» Task requirements:
Could you restate the entries below word for word and leave the images out?

(Page-level text extractions)
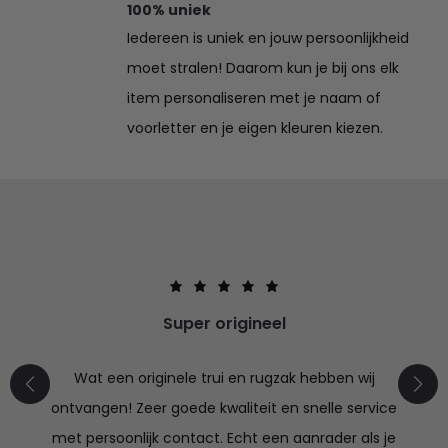
100% uniek
Iedereen is uniek en jouw persoonlijkheid
moet stralen! Daarom kun je bij ons elk
item personaliseren met je naam of
voorletter en je eigen kleuren kiezen.
Super origineel
Wat een originele trui en rugzak hebben wij
ontvangen! Zeer goede kwaliteit en snelle service
met persoonlijk contact. Echt een aanrader als je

» Completed exercise:
100% uniek
Iedereen is uniek en jouw persoonlijkheid
moet stralen! Daarom kun je bij ons elk
item personaliseren met je naam of
voorletter en je eigen kleuren kiezen.
Super origineel
Wat een originele trui en rugzak hebben wij
ontvangen! Zeer goede kwaliteit en snelle service
met persoonlijk contact. Echt een aanrader als je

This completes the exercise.